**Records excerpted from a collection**

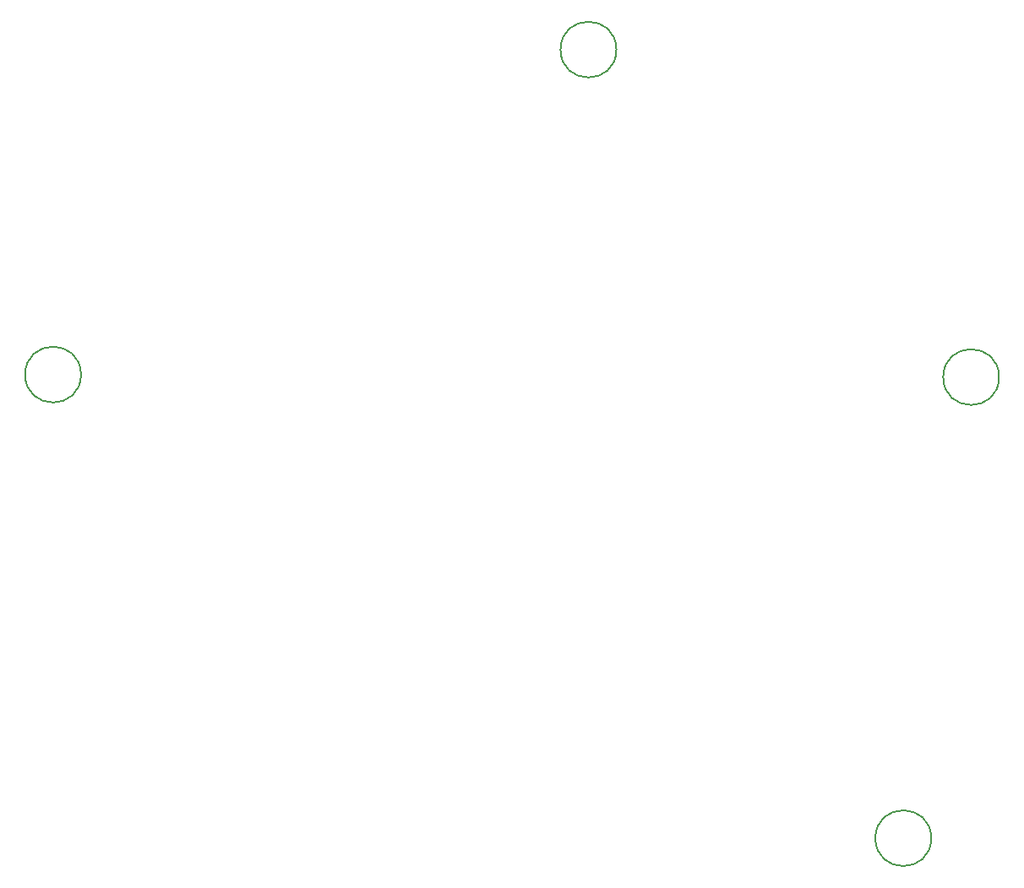
<source format=gbr>
%TF.GenerationSoftware,KiCad,Pcbnew,8.0.2*%
%TF.CreationDate,2025-08-30T14:31:31+07:00*%
%TF.ProjectId,minions,6d696e69-6f6e-4732-9e6b-696361645f70,1*%
%TF.SameCoordinates,Original*%
%TF.FileFunction,Other,Comment*%
%FSLAX46Y46*%
G04 Gerber Fmt 4.6, Leading zero omitted, Abs format (unit mm)*
G04 Created by KiCad (PCBNEW 8.0.2) date 2025-08-30 14:31:31*
%MOMM*%
%LPD*%
G01*
G04 APERTURE LIST*
%ADD10C,0.150000*%
G04 APERTURE END LIST*
D10*
%TO.C,H5*%
X202450000Y-107800000D02*
G75*
G02*
X196850000Y-107800000I-2800000J0D01*
G01*
X196850000Y-107800000D02*
G75*
G02*
X202450000Y-107800000I2800000J0D01*
G01*
%TO.C,H4*%
X164100000Y-74950000D02*
G75*
G02*
X158500000Y-74950000I-2800000J0D01*
G01*
X158500000Y-74950000D02*
G75*
G02*
X164100000Y-74950000I2800000J0D01*
G01*
%TO.C,H7*%
X195650000Y-154050000D02*
G75*
G02*
X190050000Y-154050000I-2800000J0D01*
G01*
X190050000Y-154050000D02*
G75*
G02*
X195650000Y-154050000I2800000J0D01*
G01*
%TO.C,H6*%
X110450000Y-107550000D02*
G75*
G02*
X104850000Y-107550000I-2800000J0D01*
G01*
X104850000Y-107550000D02*
G75*
G02*
X110450000Y-107550000I2800000J0D01*
G01*
%TD*%
M02*

</source>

**What you are asked to do**
Look through the data above for the word "APERTURE". Report each line where it occurs.

**Completed task**
G04 APERTURE LIST*
G04 APERTURE END LIST*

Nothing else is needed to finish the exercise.